**DATA SHOWN**

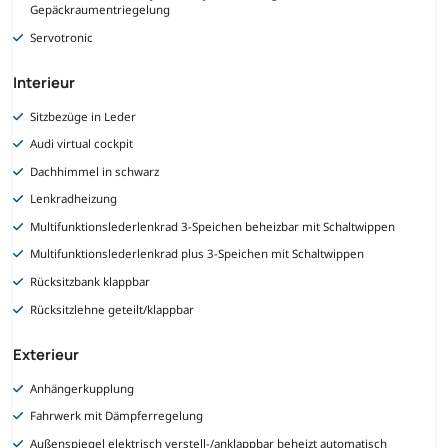
Gepäckraumentriegelung
Servotronic
Interieur
Sitzbezüge in Leder
Audi virtual cockpit
Dachhimmel in schwarz
Lenkradheizung
Multifunktionslederlenkrad 3-Speichen beheizbar mit Schaltwippen
Multifunktionslederlenkrad plus 3-Speichen mit Schaltwippen
Rücksitzbank klappbar
Rücksitzlehne geteilt/klappbar
Exterieur
Anhängerkupplung
Fahrwerk mit Dämpferregelung
Außenspiegel elektrisch verstell-/anklappbar beheizt automatisch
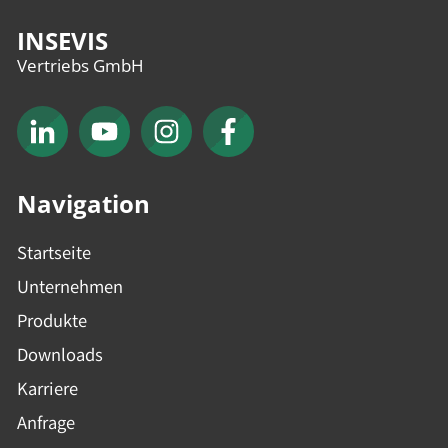
INSEVIS
Vertriebs GmbH
Navigation
Startseite
Unternehmen
Produkte
Downloads
Karriere
Anfrage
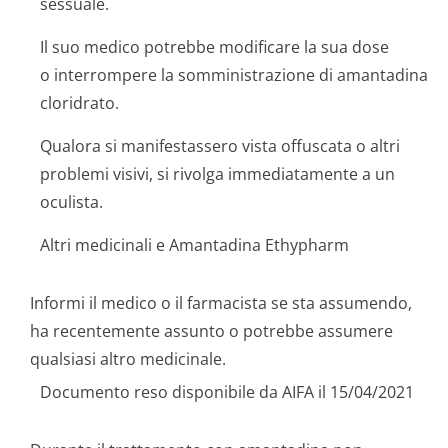
sessuale.
Il suo medico potrebbe modificare la sua dose
o interrompere la somministrazione di amantadina
cloridrato.
Qualora si manifestassero vista offuscata o altri
problemi visivi, si rivolga immediatamente a un
oculista.
Altri medicinali e Amantadina Ethypharm
Informi il medico o il farmacista se sta assumendo,
ha recentemente assunto o potrebbe assumere
qualsiasi altro medicinale.
Documento reso disponibile da AIFA il 15/04/2021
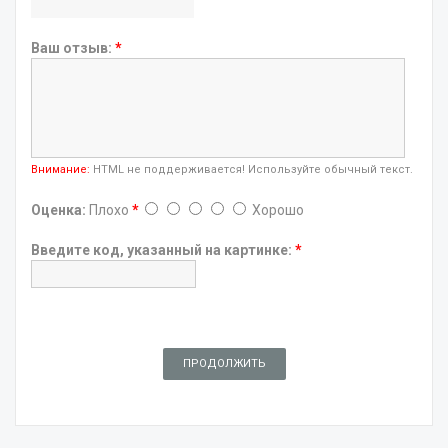
Ваш отзыв:
*
Внимание:
HTML не поддерживается! Используйте обычный текст.
Оценка:
Плохо
*
Хорошо
Введите код, указанный на картинке:
*
ПРОДОЛЖИТЬ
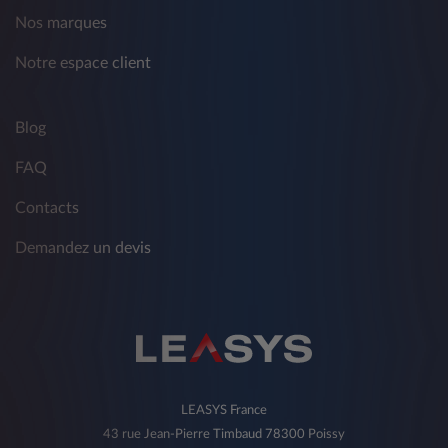
Nos marques
Notre espace client
Blog
FAQ
Contacts
Demandez un devis
LEASYS France
43 rue Jean-Pierre Timbaud 78300 Poissy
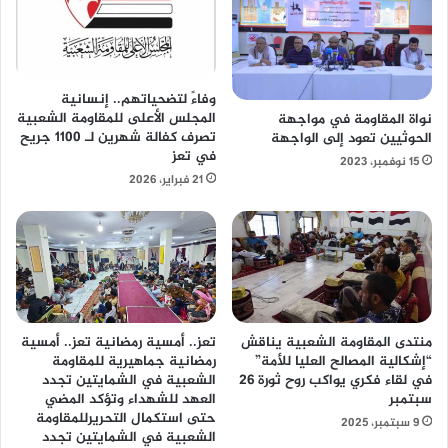
وفاءً لتضحياتهم.. إنسانية
المجلس الأعلى للمقاومة الشعبية
نواة المقاومة في مواجهة
تصرف كفالة شهرين لـ 1100 جريح
الحوثيين تعود إلى الواجهة
في تعز
15 نوفمبر، 2023
21 فبراير، 2026
منتدى المقاومة الشعبية يناقش
تعز.. أمسية رمضانية تعز.. أمسية
“إشكالية المصالح العليا للأمة”
رمضانية جماهيرية للمقاومة
في لقاء فكري يواكب روح ثورة 26
الشعبية في الشمايتين تجدد
سبتمبر
العهد للشهداء وتؤكد المضي
حتى استكمال التحريرللمقاومة
9 سبتمبر، 2025
الشعبية في الشمايتين تجدد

**ABOUT THIS EXERCISE**
Each line above must be repeated exactly in the answer, with pictures omitted.

**REPLY TO THE TASK**
Gepäckraumentriegelung
Servotronic
Interieur
Sitzbezüge in Leder
Audi virtual cockpit
Dachhimmel in schwarz
Lenkradheizung
Multifunktionslederlenkrad 3-Speichen beheizbar mit Schaltwippen
Multifunktionslederlenkrad plus 3-Speichen mit Schaltwippen
Rücksitzbank klappbar
Rücksitzlehne geteilt/klappbar
Exterieur
Anhängerkupplung
Fahrwerk mit Dämpferregelung
Außenspiegel elektrisch verstell-/anklappbar beheizt automatisch
INSEVIS
Vertriebs GmbH
Navigation
Startseite
Unternehmen
Produkte
Downloads
Karriere
Anfrage
sessuale.
Il suo medico potrebbe modificare la sua dose
o interrompere la somministrazione di amantadina
cloridrato.
Qualora si manifestassero vista offuscata o altri
problemi visivi, si rivolga immediatamente a un
oculista.
Altri medicinali e Amantadina Ethypharm
Informi il medico o il farmacista se sta assumendo,
ha recentemente assunto o potrebbe assumere
qualsiasi altro medicinale.
Documento reso disponibile da AIFA il 15/04/2021
Ваш отзыв:
*
Внимание:
HTML не поддерживается! Используйте обычный текст.
Оценка:
Плохо
*
Хорошо
Введите код, указанный на картинке:
*
ПРОДОЛЖИТЬ
Nos marques
Notre espace client
Blog
FAQ
Contacts
Demandez un devis
LEASYS France
43 rue Jean-Pierre Timbaud 78300 Poissy
وفاءً لتضحياتهم.. إنسانية
المجلس الأعلى للمقاومة الشعبية
نواة المقاومة في مواجهة
تصرف كفالة شهرين لـ 1100 جريح
الحوثيين تعود إلى الواجهة
في تعز
15 نوفمبر، 2023
21 فبراير، 2026
منتدى المقاومة الشعبية يناقش
تعز.. أمسية رمضانية تعز.. أمسية
“إشكالية المصالح العليا للأمة”
رمضانية جماهيرية للمقاومة
في لقاء فكري يواكب روح ثورة 26
الشعبية في الشمايتين تجدد
سبتمبر
العهد للشهداء وتؤكد المضي
حتى استكمال التحريرللمقاومة
9 سبتمبر، 2025
الشعبية في الشمايتين تجدد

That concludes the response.